Skull from Sima de los HuesosJAVIER TRUEBA/MADRID SCIENTIFIC FILMSThe separation of the Neanderthal and modern human lineages was thought to have occurred during the Middle Pleistocene era (from 780,000 to 130,000 years ago), but exactly when and how this separation occurred is still unclear. Now, an analysis of 17 ancient skulls from a site in Atapuerca, Spain, provides evidence of the early evolution of the Neanderthal lineage.

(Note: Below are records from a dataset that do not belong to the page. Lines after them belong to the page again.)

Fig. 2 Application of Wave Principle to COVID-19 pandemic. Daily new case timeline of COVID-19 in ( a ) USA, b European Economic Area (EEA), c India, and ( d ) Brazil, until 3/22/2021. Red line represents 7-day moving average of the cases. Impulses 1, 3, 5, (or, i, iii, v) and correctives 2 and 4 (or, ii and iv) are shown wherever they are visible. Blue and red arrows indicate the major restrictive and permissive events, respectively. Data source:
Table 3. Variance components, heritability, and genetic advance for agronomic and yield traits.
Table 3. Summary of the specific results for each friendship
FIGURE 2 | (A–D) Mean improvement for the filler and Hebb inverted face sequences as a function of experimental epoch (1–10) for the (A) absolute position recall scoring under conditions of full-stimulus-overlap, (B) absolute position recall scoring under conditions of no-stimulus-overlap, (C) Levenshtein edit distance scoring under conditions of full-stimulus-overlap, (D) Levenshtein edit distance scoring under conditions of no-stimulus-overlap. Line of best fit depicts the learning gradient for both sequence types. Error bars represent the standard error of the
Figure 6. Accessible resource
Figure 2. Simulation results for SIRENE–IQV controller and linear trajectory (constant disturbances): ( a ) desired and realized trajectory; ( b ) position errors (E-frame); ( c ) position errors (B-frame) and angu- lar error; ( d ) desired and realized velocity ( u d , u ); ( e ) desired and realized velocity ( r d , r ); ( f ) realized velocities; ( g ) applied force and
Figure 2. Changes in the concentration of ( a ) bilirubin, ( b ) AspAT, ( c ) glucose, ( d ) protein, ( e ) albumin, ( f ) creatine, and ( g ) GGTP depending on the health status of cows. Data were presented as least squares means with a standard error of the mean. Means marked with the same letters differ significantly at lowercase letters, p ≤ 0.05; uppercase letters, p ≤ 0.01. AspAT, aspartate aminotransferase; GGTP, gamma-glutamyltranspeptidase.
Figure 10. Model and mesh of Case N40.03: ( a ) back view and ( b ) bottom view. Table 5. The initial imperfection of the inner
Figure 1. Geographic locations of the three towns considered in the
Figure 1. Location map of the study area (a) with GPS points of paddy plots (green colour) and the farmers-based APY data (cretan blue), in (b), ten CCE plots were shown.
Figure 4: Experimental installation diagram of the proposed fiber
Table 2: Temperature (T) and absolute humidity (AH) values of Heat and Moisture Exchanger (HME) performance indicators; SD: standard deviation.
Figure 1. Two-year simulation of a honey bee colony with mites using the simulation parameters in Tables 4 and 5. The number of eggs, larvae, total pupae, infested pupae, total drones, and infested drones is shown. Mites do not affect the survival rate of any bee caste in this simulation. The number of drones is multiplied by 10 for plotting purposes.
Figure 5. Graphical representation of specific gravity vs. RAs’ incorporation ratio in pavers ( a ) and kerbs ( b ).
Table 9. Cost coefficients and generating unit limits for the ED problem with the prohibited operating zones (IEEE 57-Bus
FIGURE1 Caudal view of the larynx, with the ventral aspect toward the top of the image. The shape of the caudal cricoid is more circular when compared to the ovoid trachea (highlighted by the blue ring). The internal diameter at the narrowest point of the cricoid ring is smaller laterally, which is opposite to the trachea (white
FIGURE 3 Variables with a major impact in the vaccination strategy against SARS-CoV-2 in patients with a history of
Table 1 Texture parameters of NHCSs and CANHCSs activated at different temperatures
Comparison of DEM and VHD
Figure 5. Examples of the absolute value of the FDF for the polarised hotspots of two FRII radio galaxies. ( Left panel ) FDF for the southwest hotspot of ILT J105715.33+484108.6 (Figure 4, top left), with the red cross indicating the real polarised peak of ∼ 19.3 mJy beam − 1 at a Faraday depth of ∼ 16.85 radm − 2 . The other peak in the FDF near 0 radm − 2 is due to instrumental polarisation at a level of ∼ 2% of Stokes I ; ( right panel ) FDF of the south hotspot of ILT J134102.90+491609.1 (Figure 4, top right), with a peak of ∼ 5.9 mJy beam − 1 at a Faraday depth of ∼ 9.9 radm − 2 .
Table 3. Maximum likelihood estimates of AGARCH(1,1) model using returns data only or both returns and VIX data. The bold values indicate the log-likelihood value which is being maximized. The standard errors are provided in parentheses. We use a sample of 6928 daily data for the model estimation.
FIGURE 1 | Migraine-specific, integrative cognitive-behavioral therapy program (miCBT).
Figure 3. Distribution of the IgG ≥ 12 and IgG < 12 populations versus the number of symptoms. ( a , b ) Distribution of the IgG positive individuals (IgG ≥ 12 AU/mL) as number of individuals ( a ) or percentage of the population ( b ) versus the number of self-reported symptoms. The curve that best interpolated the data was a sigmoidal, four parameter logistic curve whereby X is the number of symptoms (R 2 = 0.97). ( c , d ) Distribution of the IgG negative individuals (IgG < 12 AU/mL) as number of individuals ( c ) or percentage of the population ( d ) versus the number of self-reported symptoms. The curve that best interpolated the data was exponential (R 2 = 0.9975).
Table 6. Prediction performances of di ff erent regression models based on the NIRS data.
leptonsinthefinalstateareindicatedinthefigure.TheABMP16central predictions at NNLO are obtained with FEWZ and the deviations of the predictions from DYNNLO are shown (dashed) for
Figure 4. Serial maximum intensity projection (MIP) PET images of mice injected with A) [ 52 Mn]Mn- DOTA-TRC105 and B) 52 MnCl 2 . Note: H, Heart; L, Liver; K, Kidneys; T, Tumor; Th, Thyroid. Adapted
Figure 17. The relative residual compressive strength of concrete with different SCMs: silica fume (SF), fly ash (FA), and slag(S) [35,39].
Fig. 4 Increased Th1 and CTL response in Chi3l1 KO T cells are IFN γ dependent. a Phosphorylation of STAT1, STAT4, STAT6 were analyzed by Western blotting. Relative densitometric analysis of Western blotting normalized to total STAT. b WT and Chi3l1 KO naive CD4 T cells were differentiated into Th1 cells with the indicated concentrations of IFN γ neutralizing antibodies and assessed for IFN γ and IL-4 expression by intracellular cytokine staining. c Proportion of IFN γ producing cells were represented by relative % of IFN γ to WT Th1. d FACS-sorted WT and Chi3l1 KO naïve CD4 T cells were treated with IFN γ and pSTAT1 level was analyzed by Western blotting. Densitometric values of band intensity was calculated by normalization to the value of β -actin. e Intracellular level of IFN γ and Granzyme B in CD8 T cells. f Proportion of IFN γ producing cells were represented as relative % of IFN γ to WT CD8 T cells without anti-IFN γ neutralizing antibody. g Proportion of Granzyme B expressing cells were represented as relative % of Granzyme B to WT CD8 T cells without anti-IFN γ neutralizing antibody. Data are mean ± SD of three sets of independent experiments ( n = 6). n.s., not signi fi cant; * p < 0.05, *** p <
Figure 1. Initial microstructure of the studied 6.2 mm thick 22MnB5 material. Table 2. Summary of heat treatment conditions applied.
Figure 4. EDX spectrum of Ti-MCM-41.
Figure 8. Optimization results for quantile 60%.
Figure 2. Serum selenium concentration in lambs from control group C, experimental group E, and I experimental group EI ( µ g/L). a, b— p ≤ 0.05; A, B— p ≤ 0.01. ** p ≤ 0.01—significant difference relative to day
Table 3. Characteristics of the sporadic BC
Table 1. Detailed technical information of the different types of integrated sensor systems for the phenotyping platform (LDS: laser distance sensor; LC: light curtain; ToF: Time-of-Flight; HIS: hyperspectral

The results were published today (June 19) in Science.

Juan Luis Arsuaga Ferreras, a professor of human paleontology at Complutense University of Madrid in Spain, along with his colleagues characterized this unique collection of specimens from a small chamber within a cave called Sima de los Huesos, finding that the skulls show a combination of both Neanderthal and more ancient morphologies.

The researchers estimate that the skulls are about 430,000 years old—the oldest specimens with Neanderthal features to...

“We now have a reliable minimum age for the split between the lineages that ultimately led to the Neanderthals and to the modern humans,” said coauthor Warren Sharp from the Berkeley Geochronology Center in California. “We know that the Sima fossils are already part way down the branch that led to the Neanderthal, so the common ancestor of the Neanderthals and Homo sapiens must be older than 430,000 years.”

“Until recently, most [scientists] supported [the idea] that Neanderthals emerged, at most, 250,000 years ago. The discovery at Sima demonstrates that there is a much deeper history of the Neanderthals than we previously thought, to at least 430,000 years ago,” said Jean-Jacques Hublin from the Max Planck Institute for Evolutionary Anthropology in Leipzig, Germany, who was not involved in the work but penned a perspective article accompanying the study. “[These new specimens] are clearly not like the late Neanderthals, but ancestral forms of Neanderthals.”

Researchers have explored this excavation site for more 30 years, uncovering at least 28 different, but biologically similar, individuals—mostly young adults. “The material from Sima is absolutely unbelievable because of the large number of individuals represented by all parts of the skeleton,” said Hublin. The present study now provides details of the almost complete skulls of 17 of these individuals, including seven newly found specimens.

The fossils were previously dated to more than 530,000 years ago and were considered to be those of Homo heidelbergensis, an extinct ancient lineage ancestral that may be parental to both Neanderthals and modern Homo sapiens. But for the current study, the team used more modern dating technologies: uranium-series dating of carbonate directly in contact with one of the skulls and luminescence dating of a layer of mud on top of the specimens. “We have confirmation from these two distinct and quite independent dating techniques showing an age of about 430,000 years for these fossils,” said Sharp.

Studying the face, jaws, teeth, and craniums of these ancient individuals, the researchers found that all of the specimens had the same combination of features, including some typical of later Neanderthals. “The Atapuerca team confirm that the Sima skulls, jaws, and teeth show many Neanderthal features, including the shape of the brow ridges, occipital bone and face, and the patterns of cusps on the teeth,” Chris Stringer, an anthropologist at London’s Natural History Museum, told The Scientist in an e-mail. “[The evidence shows] that these fossils belong to the Neanderthal lineage but not to the Homo heidelbergensis species.”

But the craniums were smaller than those of later Neanderthals, making them closer to more primitive lineages and providing evidence for a gradual evolution pattern of the Neanderthal lineage, lending support to the so-called accretion model first proposed by Hublin.

Scientists continue to excavate early human bones from the cave in northern Spain. And similarity among the individual specimens will allow for a detailed analysis of sexual differences between the skeletons and of the development and growth of the individuals, said Arsuaga.

“The rich Sima de los Huesos material, with every part of the skeleton beautifully preserved, will continue to inform us about human evolution 400,000 years ago as research continues on this astonishing, and even beautiful, collection of human fossils,” said Stringer.

J.L. Arsuaga et al., “Neandertal roots: cranial and chronological evidence from Sima de los Huesos,” Science, doi:10.1126/science.1253958, 2014.